Dans votre livre, vous écrivez que de nombreuses communautés se sont accaparées la basket pour en faire un objet identitaire…

Des communautés se sont appropriées une marque, voire un modèle pour s’identifier et créer des phénomènes de bandes ou de communautés. C’est peut-être moins le cas aujourd’hui parce que c’est devenu une chaussure grand public. Cela reste quand même une façon d’exprimer son identité, mais plus son identité individuelle que son identité de groupe.

À travers la multiplication de tous les modèles qui sortent aujourd’hui et il en sort des dizaines chaque jour, chacun peut piocher celui qui lui permettra d’exprimer sa propre personnalité, son style. Et même s’il pioche un modèle grand public, chaque grand modèle offre des dizaines de déclinaisons, comme la Stan Smith. Ce qui n’empêche pas qu’il y ait toujours des gens qui se revendiquent d’une marque comme d’une chapelle. Mais c’est une façon de se rattacher à un groupe, puisque c’est la chaussure la plus portée aujourd’hui.

Un basket Reebok. Ph.Dr.Tiers

D’un objet usuel, la basket est devenue un objet de luxe qui aujourd’hui peut atteindre des prix exorbitants. Est-elle devenue un marqueur social au même titre qu’une montre de luxe ?

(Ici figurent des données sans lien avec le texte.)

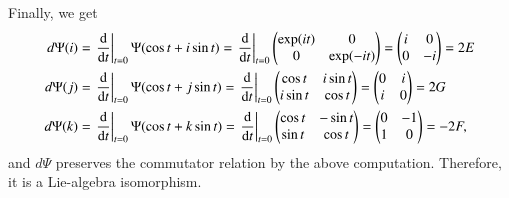 \documentclass[a4paper, 12pt]{article}
\theoremstyle{Mydefinition}
\theoremstyle{Mytheorem}
\begin{document}
Finally, we get
\begin{equation*}
\begin{split}
    d\Psi(i) &= \left.\dv{t}\right|_{t=0}\Psi(\cos t+i\sin t)= \left.\dv{t}\right|_{t=0}\begin{pmatrix}
        \exp(it) & 0 \\
        0 & \exp(-it)
    \end{pmatrix} = \begin{pmatrix}
        i & 0 \\
        0 & -i
    \end{pmatrix}=2E\\
    d\Psi(j) &= \left.\dv{t}\right|_{t=0}\Psi(\cos t+j\sin t)= \left.\dv{t}\right|_{t=0}\begin{pmatrix}
        \cos t & i\sin t \\
        i\sin t & \cos t
    \end{pmatrix} = \begin{pmatrix}
        0 & i \\
        i & 0
    \end{pmatrix}=2G\\
    d\Psi(k) &= \left.\dv{t}\right|_{t=0}\Psi(\cos t+k\sin t)= \left.\dv{t}\right|_{t=0}\begin{pmatrix}
        \cos t & -\sin t \\
        \sin t & \cos t
    \end{pmatrix} = \begin{pmatrix}
        0 & -1 \\
        1 & 0
    \end{pmatrix}=-2F,
\end{split}
\end{equation*}
and $d\Psi$ preserves the commutator relation by the above computation. Therefore, it is a Lie-algebra isomorphism.\\
\end{document}
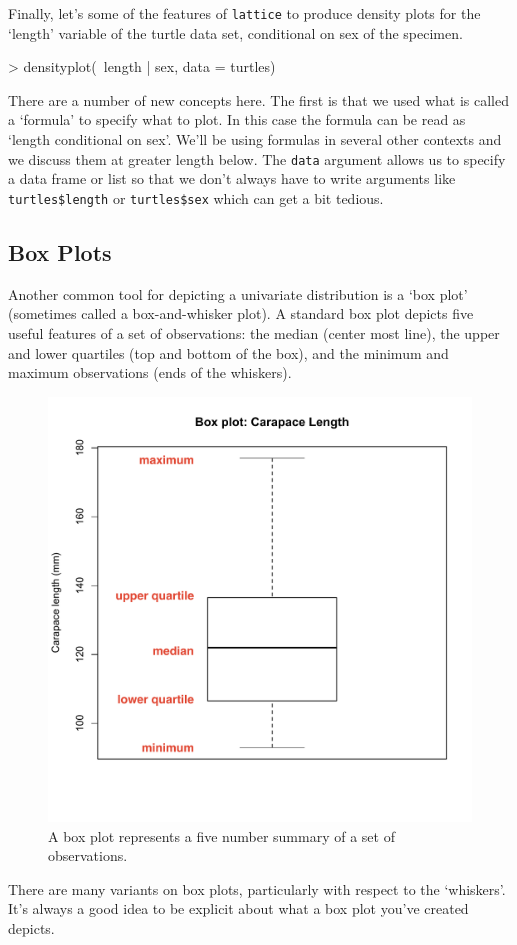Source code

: Finally, let's some of the features of \lstinline!lattice! to produce
density plots for the `length' variable of the turtle data set,
conditional on sex of the specimen.

\begin{R}
> densityplot(~length | sex, data = turtles)
\end{R}
There are a number of new concepts here. The first is that we used what
is called a `formula' to specify what to plot. In this case the formula
can be read as `length conditional on sex'. We'll be using formulas in
several other contexts and we discuss them at greater length below. The
\lstinline!data! argument allows us to specify a data frame or list so
that we don't always have to write arguments like
\lstinline!turtles$length! or \lstinline!turtles$sex! which can get a
bit tedious.

\subsection{Box Plots}

Another common tool for depicting a univariate distribution is a `box
plot' (sometimes called a box-and-whisker plot). A standard box plot
depicts five useful features of a set of observations: the median
(center most line), the upper and lower quartiles (top and bottom of the
box), and the minimum and maximum observations (ends of the whiskers).

\begin{figure}[htbp]
\centering
\includegraphics[width=0.5\columnwidth]{./figures/hands-on1/boxplot-labeled.pdf}
\caption{A box plot represents a five number summary of a set of
observations.}
\end{figure}

There are many variants on box plots, particularly with respect to the
`whiskers'. It's always a good idea to be explicit about what a box plot
you've created depicts.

En quelque sorte oui, puisque les grandes marques de luxe ont compris que la basket séduisait et que c’était un moyen d’aller chercher de nouveaux consommateurs chez les jeunes. Elles proposent des baskets siglées avec un logo très reconnaissable, ce qui leur permet d’attirer de nouveaux clients dans leurs boutiques physiques ou en ligne.

Ainsi, les riches clients peuvent montrer qu’ils ont les moyens de s’acheter des baskets de luxe. Paradoxalement, c’est peut-être aussi la chaussure la plus égalitaire. Du puissant président des États-Unis jusqu’aux personnes les plus modestes, tout le monde peut porter le même modèle. Par exemple, à une époque, Barack Obama portait des Stan Smith, des Nike, les mêmes qui peuvent se retrouver aux pieds des SDF ou des gens qui ont très peu de moyens. Il y a donc un aspect égalitaire de la basket qui est très intéressant en termes historiques. Néanmoins, il y a des différences de prix entre les chaussures d’entrée de gamme vendues dans les grandes surfaces aux alentours de 20 euros et celles produites par les maisons de luxe qui sont vendues jusqu’à 1 000 euros voire plus. Il y a la qualité, mais on paie aussi la marque.

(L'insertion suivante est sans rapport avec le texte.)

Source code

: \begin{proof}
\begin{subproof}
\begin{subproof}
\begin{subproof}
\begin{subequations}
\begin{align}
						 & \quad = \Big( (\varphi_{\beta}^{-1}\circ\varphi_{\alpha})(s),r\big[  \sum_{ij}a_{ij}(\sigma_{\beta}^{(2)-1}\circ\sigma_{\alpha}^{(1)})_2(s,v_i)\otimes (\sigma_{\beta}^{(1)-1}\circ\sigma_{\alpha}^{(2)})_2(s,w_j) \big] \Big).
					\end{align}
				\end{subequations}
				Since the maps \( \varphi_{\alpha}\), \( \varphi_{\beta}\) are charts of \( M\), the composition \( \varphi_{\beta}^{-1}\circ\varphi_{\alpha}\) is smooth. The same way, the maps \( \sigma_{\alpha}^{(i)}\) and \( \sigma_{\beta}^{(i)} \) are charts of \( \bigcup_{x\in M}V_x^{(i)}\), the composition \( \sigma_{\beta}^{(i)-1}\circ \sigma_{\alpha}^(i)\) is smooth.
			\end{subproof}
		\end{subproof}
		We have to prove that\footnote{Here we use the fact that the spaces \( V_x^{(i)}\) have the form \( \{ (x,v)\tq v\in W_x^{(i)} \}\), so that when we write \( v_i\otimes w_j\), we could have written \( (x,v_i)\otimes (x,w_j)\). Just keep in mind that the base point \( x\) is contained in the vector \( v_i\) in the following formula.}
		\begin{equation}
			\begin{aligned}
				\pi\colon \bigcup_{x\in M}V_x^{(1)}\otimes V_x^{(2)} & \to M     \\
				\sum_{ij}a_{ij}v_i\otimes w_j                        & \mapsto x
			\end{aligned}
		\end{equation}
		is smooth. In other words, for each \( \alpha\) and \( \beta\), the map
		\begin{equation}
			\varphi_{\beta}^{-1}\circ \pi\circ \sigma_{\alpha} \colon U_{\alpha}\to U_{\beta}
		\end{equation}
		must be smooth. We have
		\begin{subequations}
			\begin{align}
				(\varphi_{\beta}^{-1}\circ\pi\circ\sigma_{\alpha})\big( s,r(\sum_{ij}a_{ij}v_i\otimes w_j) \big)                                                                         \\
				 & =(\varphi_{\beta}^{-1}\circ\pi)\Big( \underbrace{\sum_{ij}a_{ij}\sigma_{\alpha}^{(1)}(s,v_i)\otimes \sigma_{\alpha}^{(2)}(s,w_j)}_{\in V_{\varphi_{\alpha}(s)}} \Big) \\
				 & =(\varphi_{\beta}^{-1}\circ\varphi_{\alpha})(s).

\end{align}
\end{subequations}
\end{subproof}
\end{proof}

Et certaines baskets sont finalement devenues des objets de collection pour s’échanger à des prix dignes du marché de l’art. Comment justifier cette envolée ?

Aujourd’hui, on observe une montée de la spéculation autour de la basket, avec un phénomène d’offre. C’est à dire que les marques ont compris que pour créer l’événement, il faut sortir des séries limitées, donc des modèles qui sont des collaborations avec des créateurs, des stars. Seules quelques centaines de paires seront produites et vendues en séries limitées, du coup il y a une énorme demande qui ne sera pas satisfaite. Les personnes qui achètent ces modèles rares savent qu’elles pourront les revendre à l’état neuf facilement trois fois plus cher.

Et puis, encore au-dessus il y a des modèles uniques avec une histoire très forte qui s’échangent à des centaines de milliers de dollars dans des ventes aux enchères, de grandes maisons d’enchères. C’est le cas d’un modèle porté par Michael Jordan pendant un match ou un modèle porté par Kanye West une seule fois sur scène avant qu’il ne lance sa propre ligne de chaussure. Ce sont vraiment des modèles historiques, qui deviennent un objet de collection et qui s’échangent comme des tableaux ou des œuvres d’art à des prix qui atteignent des sommets. Ce marché attire les spéculateurs, au même titre que des investisseurs sont prêts à mettre des fortunes dans des grands crus qu’ils ne boiront jamais mais qui agrandissent leur collection de grands vins. Pour l’anecdote, la paire de baskets Nike Air Yeezy 1, portée par Kanye West, a été vendue en avril dernier à 1,8 million de dollars.